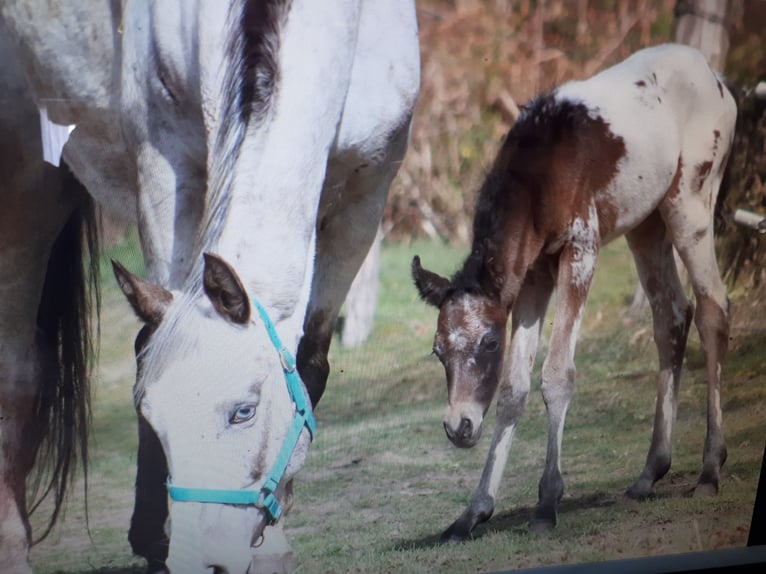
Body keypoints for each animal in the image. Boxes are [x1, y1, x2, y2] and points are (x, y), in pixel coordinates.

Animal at [0, 2, 419, 573]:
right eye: (151, 417)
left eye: (244, 411)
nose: (204, 561)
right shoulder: (166, 169)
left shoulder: (365, 196)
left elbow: (309, 365)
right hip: (25, 182)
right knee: (15, 374)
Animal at [412, 44, 736, 543]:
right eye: (437, 351)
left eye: (489, 343)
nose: (458, 426)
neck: (536, 178)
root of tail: (717, 79)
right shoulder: (531, 274)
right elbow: (514, 387)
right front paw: (472, 513)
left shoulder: (580, 248)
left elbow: (557, 374)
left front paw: (547, 503)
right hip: (646, 221)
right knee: (672, 316)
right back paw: (649, 473)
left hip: (690, 203)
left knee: (713, 310)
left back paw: (709, 470)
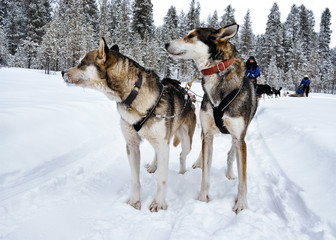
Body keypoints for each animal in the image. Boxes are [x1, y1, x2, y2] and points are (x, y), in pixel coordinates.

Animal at [61, 38, 196, 212]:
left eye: (82, 63)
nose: (62, 72)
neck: (134, 95)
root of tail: (188, 96)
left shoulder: (162, 143)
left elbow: (162, 180)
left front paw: (158, 203)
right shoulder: (132, 145)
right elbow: (135, 180)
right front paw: (135, 202)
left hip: (185, 142)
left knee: (181, 155)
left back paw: (182, 172)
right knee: (157, 154)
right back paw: (154, 166)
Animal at [165, 23, 258, 213]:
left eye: (191, 36)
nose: (165, 44)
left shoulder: (239, 137)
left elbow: (243, 178)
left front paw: (241, 204)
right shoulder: (207, 134)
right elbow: (205, 174)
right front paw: (202, 198)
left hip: (238, 137)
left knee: (231, 154)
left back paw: (230, 172)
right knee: (204, 154)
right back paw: (199, 162)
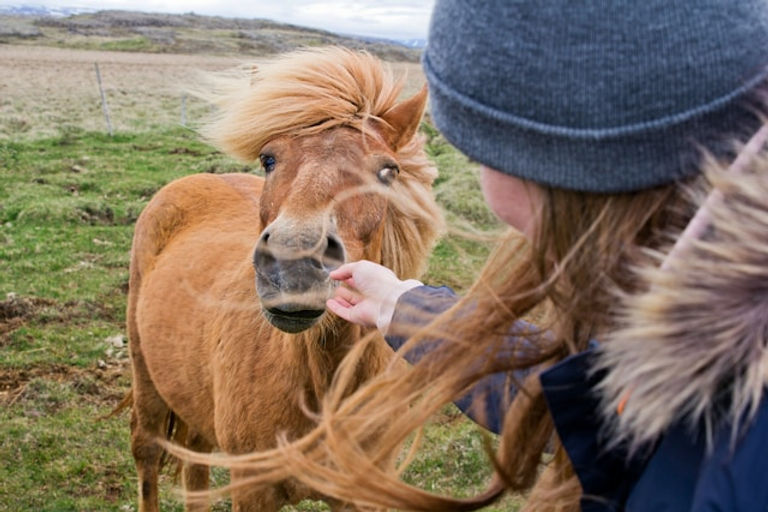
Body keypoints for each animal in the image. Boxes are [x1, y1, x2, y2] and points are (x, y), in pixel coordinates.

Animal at [126, 47, 442, 511]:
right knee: (147, 453)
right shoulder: (252, 486)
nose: (293, 266)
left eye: (388, 171)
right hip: (147, 380)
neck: (323, 390)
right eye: (268, 159)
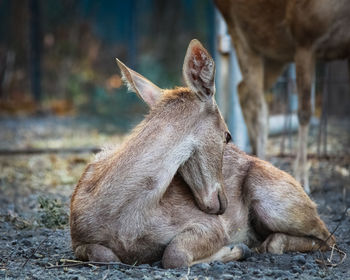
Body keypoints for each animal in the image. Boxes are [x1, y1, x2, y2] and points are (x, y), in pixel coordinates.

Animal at [69, 38, 334, 266]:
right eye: (228, 135)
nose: (224, 202)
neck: (123, 218)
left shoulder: (210, 225)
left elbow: (174, 254)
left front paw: (236, 248)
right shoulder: (78, 239)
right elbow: (105, 255)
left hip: (275, 201)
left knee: (327, 236)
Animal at [215, 0, 350, 192]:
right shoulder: (304, 38)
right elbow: (304, 112)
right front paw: (302, 178)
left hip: (275, 51)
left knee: (243, 89)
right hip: (241, 33)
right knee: (259, 106)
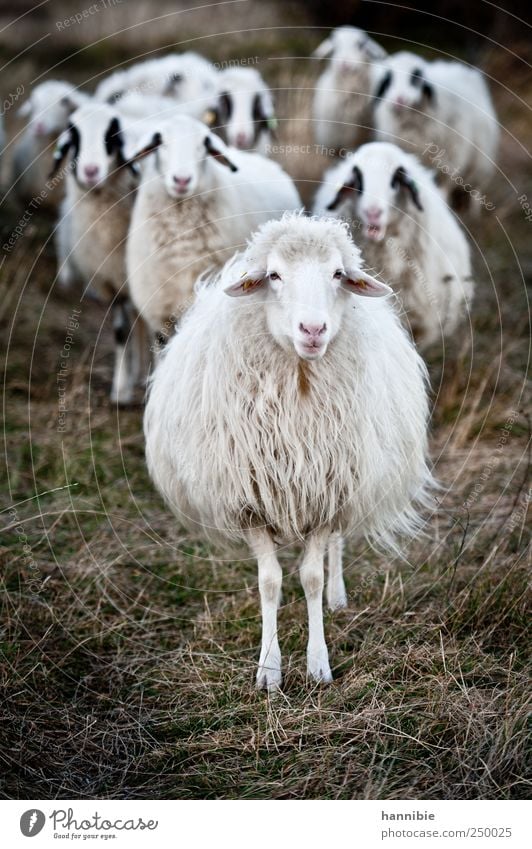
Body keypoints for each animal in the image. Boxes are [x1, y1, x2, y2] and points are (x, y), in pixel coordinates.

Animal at [52, 99, 148, 404]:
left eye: (111, 136)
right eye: (75, 137)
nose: (91, 171)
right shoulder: (111, 280)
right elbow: (120, 332)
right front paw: (119, 389)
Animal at [143, 212, 434, 688]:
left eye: (337, 274)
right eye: (275, 275)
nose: (313, 330)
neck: (299, 381)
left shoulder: (327, 492)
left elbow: (311, 578)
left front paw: (318, 665)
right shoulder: (250, 503)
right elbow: (270, 582)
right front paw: (269, 669)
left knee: (336, 545)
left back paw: (338, 596)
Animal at [372, 51, 500, 207]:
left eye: (415, 78)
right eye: (389, 80)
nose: (399, 100)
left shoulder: (450, 158)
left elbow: (445, 186)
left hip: (479, 161)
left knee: (476, 189)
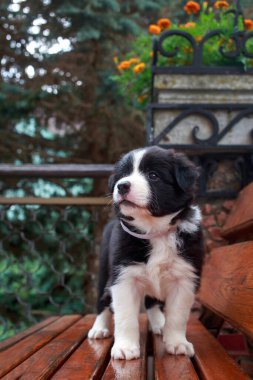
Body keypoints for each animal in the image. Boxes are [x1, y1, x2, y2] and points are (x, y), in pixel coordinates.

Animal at [88, 147, 205, 360]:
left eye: (153, 175)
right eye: (123, 175)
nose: (121, 186)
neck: (154, 230)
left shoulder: (185, 278)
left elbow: (178, 315)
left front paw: (177, 343)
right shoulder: (123, 277)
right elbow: (126, 316)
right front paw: (125, 347)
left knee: (152, 301)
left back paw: (159, 323)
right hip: (104, 272)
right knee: (103, 301)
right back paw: (99, 328)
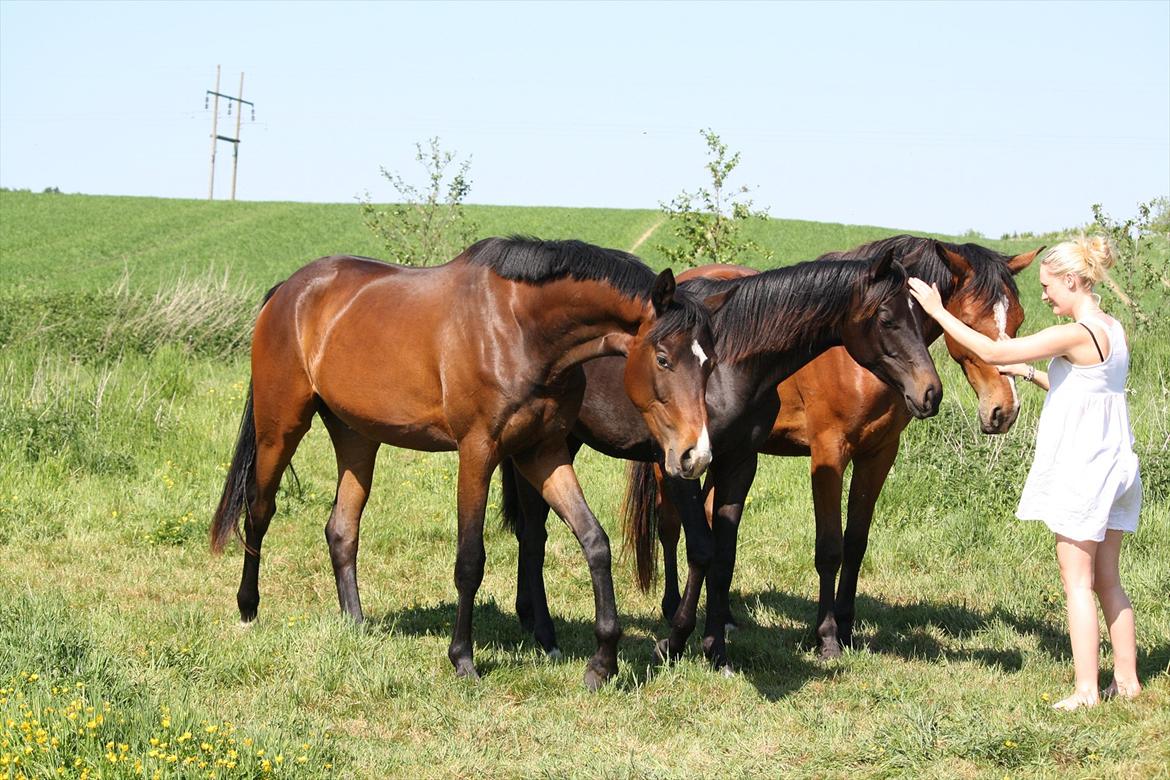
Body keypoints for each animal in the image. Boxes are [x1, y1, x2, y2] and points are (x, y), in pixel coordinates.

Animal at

* * * *

Problem to solve :: Take the entries above and copy exactly the lines starting at the one with "right back paw: (649, 473)" and ending at the one with "right knee: (259, 106)"; nothing outside that span, and no pictures.

Output of the exercise ::
right back paw: (649, 473)
left hip: (690, 203)
left knee: (713, 310)
left back paw: (709, 470)
Body keypoints for each animal in the image. Boxes are [x1, y1, x2, y2] and points are (x, y), in pixel coordinates.

Animal at [61, 38, 196, 212]:
left eye: (82, 63)
nose: (62, 72)
neck: (134, 95)
root of tail: (188, 96)
left shoulder: (162, 143)
left elbow: (162, 180)
left front paw: (158, 203)
right shoulder: (132, 145)
right elbow: (135, 180)
right front paw: (135, 202)
left hip: (185, 142)
left knee: (181, 155)
left back paw: (182, 172)
right knee: (157, 154)
right back paw: (154, 166)
Animal at [165, 23, 258, 213]:
left eye: (191, 36)
nose: (165, 44)
left shoulder: (239, 137)
left elbow: (243, 178)
left front paw: (241, 204)
right shoulder: (207, 134)
right elbow: (205, 174)
right front paw: (202, 198)
left hip: (238, 137)
left knee: (231, 154)
left back paw: (230, 172)
right knee: (204, 154)
right back paw: (199, 162)
Body keypoints for each animal in the image. Boxes are [x1, y1, x2, y2] and points are (x, y), in pixel coordinates.

Animal at [126, 47, 442, 511]:
right knee: (147, 453)
right shoulder: (252, 486)
nose: (293, 266)
left eye: (388, 171)
right hip: (147, 380)
neck: (323, 390)
right eye: (268, 159)
Body keypoints for each animal in the image. Boxes are [x1, y1, x2, y2] and points are (x, y), in pixel coordinates.

Animal at [69, 38, 334, 266]:
right eye: (228, 135)
nose: (224, 202)
neck: (123, 218)
left shoulder: (210, 225)
left elbow: (174, 254)
left front paw: (236, 248)
right shoulder: (78, 239)
right elbow: (105, 255)
left hip: (275, 201)
left knee: (327, 236)
Animal at [215, 0, 350, 192]:
right shoulder: (304, 38)
right elbow: (304, 112)
right front paw: (302, 178)
left hip: (275, 51)
left knee: (243, 89)
right hip: (241, 33)
right knee: (259, 106)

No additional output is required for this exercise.